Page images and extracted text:
"""

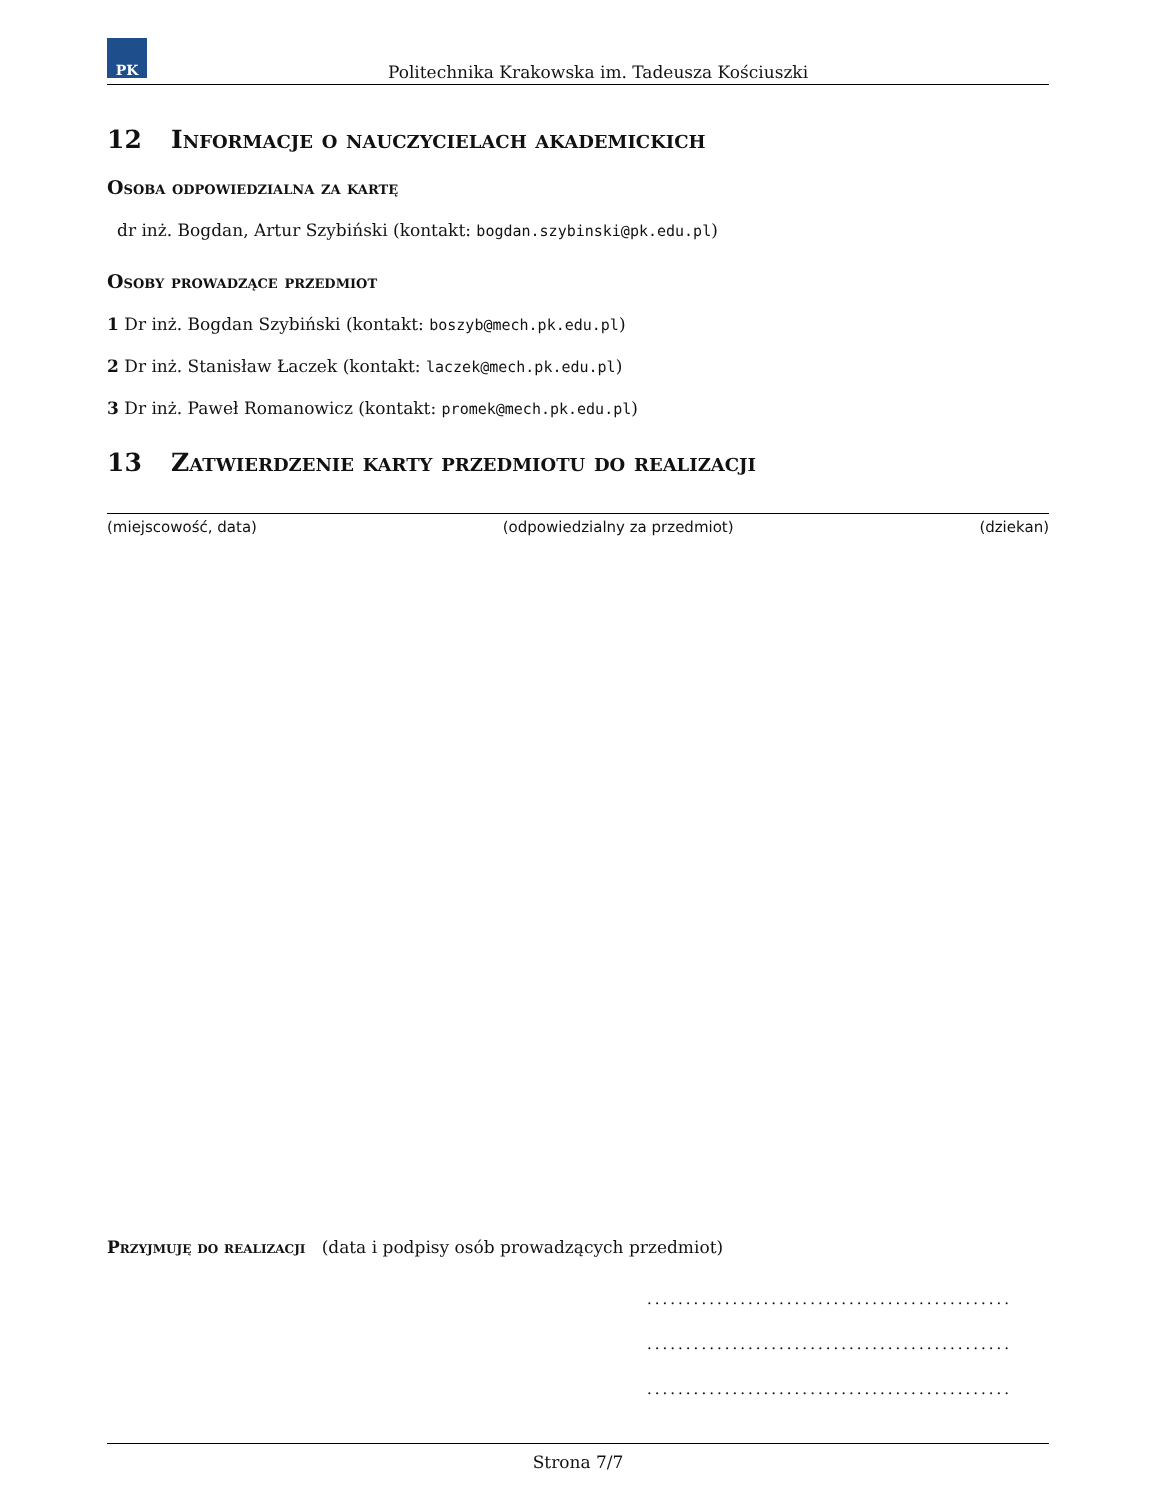PK
Politechnika Krakowska im. Tadeusza Kościuszki
12 Informacje o nauczycielach akademickich
Osoba odpowiedzialna za kartę
dr inż. Bogdan, Artur Szybiński (kontakt: bogdan.szybinski@pk.edu.pl)
Osoby prowadzące przedmiot
1 Dr inż. Bogdan Szybiński (kontakt: boszyb@mech.pk.edu.pl)
2 Dr inż. Stanisław Łaczek (kontakt: laczek@mech.pk.edu.pl)
3 Dr inż. Paweł Romanowicz (kontakt: promek@mech.pk.edu.pl)
13 Zatwierdzenie karty przedmiotu do realizacji
(miejscowość, data) (odpowiedzialny za przedmiot) (dziekan)
Przyjmuję do realizacji (data i podpisy osób prowadzących przedmiot)
...............................................
...............................................
...............................................
Strona 7/7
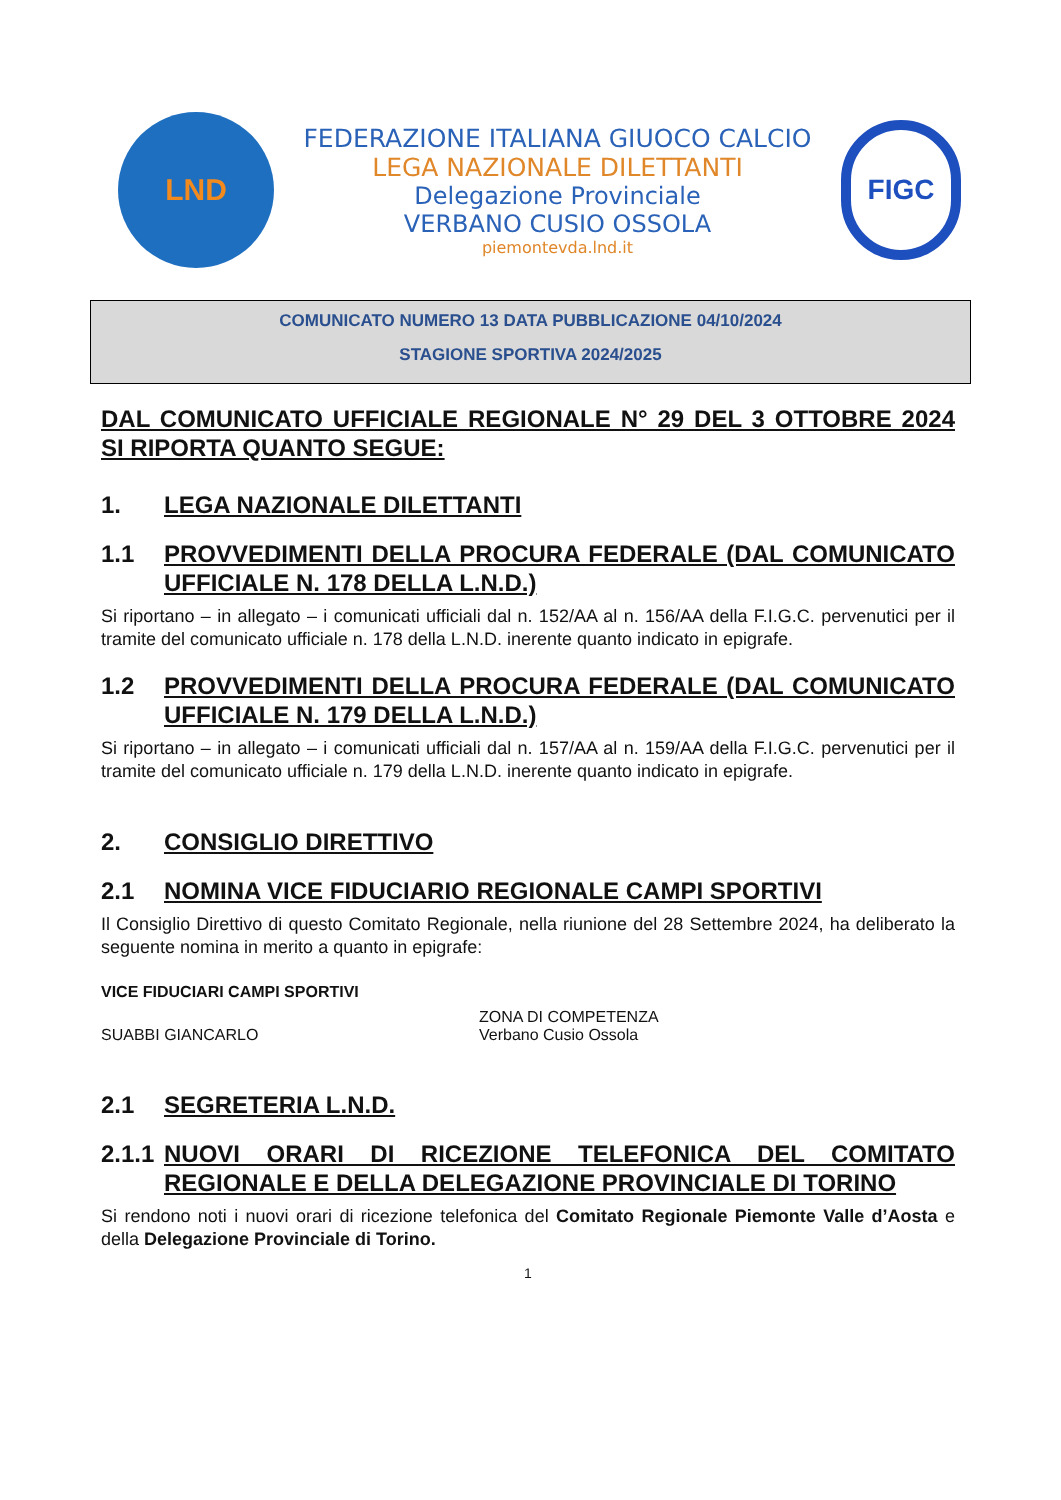LND
FEDERAZIONE ITALIANA GIUOCO CALCIO
LEGA NAZIONALE DILETTANTI
Delegazione Provinciale
VERBANO CUSIO OSSOLA
piemontevda.lnd.it
FIGC
COMUNICATO NUMERO 13 DATA PUBBLICAZIONE 04/10/2024
STAGIONE SPORTIVA 2024/2025
DAL COMUNICATO UFFICIALE REGIONALE N° 29 DEL 3 OTTOBRE 2024 SI RIPORTA QUANTO SEGUE:
1. LEGA NAZIONALE DILETTANTI
1.1 PROVVEDIMENTI DELLA PROCURA FEDERALE (DAL COMUNICATO UFFICIALE N. 178 DELLA L.N.D.)
Si riportano – in allegato – i comunicati ufficiali dal n. 152/AA al n. 156/AA della F.I.G.C. pervenutici per il tramite del comunicato ufficiale n. 178 della L.N.D. inerente quanto indicato in epigrafe.
1.2 PROVVEDIMENTI DELLA PROCURA FEDERALE (DAL COMUNICATO UFFICIALE N. 179 DELLA L.N.D.)
Si riportano – in allegato – i comunicati ufficiali dal n. 157/AA al n. 159/AA della F.I.G.C. pervenutici per il tramite del comunicato ufficiale n. 179 della L.N.D. inerente quanto indicato in epigrafe.
2. CONSIGLIO DIRETTIVO
2.1 NOMINA VICE FIDUCIARIO REGIONALE CAMPI SPORTIVI
Il Consiglio Direttivo di questo Comitato Regionale, nella riunione del 28 Settembre 2024, ha deliberato la seguente nomina in merito a quanto in epigrafe:
VICE FIDUCIARI CAMPI SPORTIVI
SUABBI GIANCARLO ZONA DI COMPETENZA
Verbano Cusio Ossola
2.1 SEGRETERIA L.N.D.
2.1.1 NUOVI ORARI DI RICEZIONE TELEFONICA DEL COMITATO REGIONALE E DELLA DELEGAZIONE PROVINCIALE DI TORINO
Si rendono noti i nuovi orari di ricezione telefonica del Comitato Regionale Piemonte Valle d’Aosta e della Delegazione Provinciale di Torino.
1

"""

**Task item:** Repeat, without change, each line of the data above from the one that contains "1.1 PROVVEDIMENTI DELLA" through the final line, counting both.

**Result of the exercise:**
1.1 PROVVEDIMENTI DELLA PROCURA FEDERALE (DAL COMUNICATO UFFICIALE N. 178 DELLA L.N.D.)
Si riportano – in allegato – i comunicati ufficiali dal n. 152/AA al n. 156/AA della F.I.G.C. pervenutici per il tramite del comunicato ufficiale n. 178 della L.N.D. inerente quanto indicato in epigrafe.
1.2 PROVVEDIMENTI DELLA PROCURA FEDERALE (DAL COMUNICATO UFFICIALE N. 179 DELLA L.N.D.)
Si riportano – in allegato – i comunicati ufficiali dal n. 157/AA al n. 159/AA della F.I.G.C. pervenutici per il tramite del comunicato ufficiale n. 179 della L.N.D. inerente quanto indicato in epigrafe.
2. CONSIGLIO DIRETTIVO
2.1 NOMINA VICE FIDUCIARIO REGIONALE CAMPI SPORTIVI
Il Consiglio Direttivo di questo Comitato Regionale, nella riunione del 28 Settembre 2024, ha deliberato la seguente nomina in merito a quanto in epigrafe:
VICE FIDUCIARI CAMPI SPORTIVI
SUABBI GIANCARLO ZONA DI COMPETENZA
Verbano Cusio Ossola
2.1 SEGRETERIA L.N.D.
2.1.1 NUOVI ORARI DI RICEZIONE TELEFONICA DEL COMITATO REGIONALE E DELLA DELEGAZIONE PROVINCIALE DI TORINO
Si rendono noti i nuovi orari di ricezione telefonica del Comitato Regionale Piemonte Valle d’Aosta e della Delegazione Provinciale di Torino.
1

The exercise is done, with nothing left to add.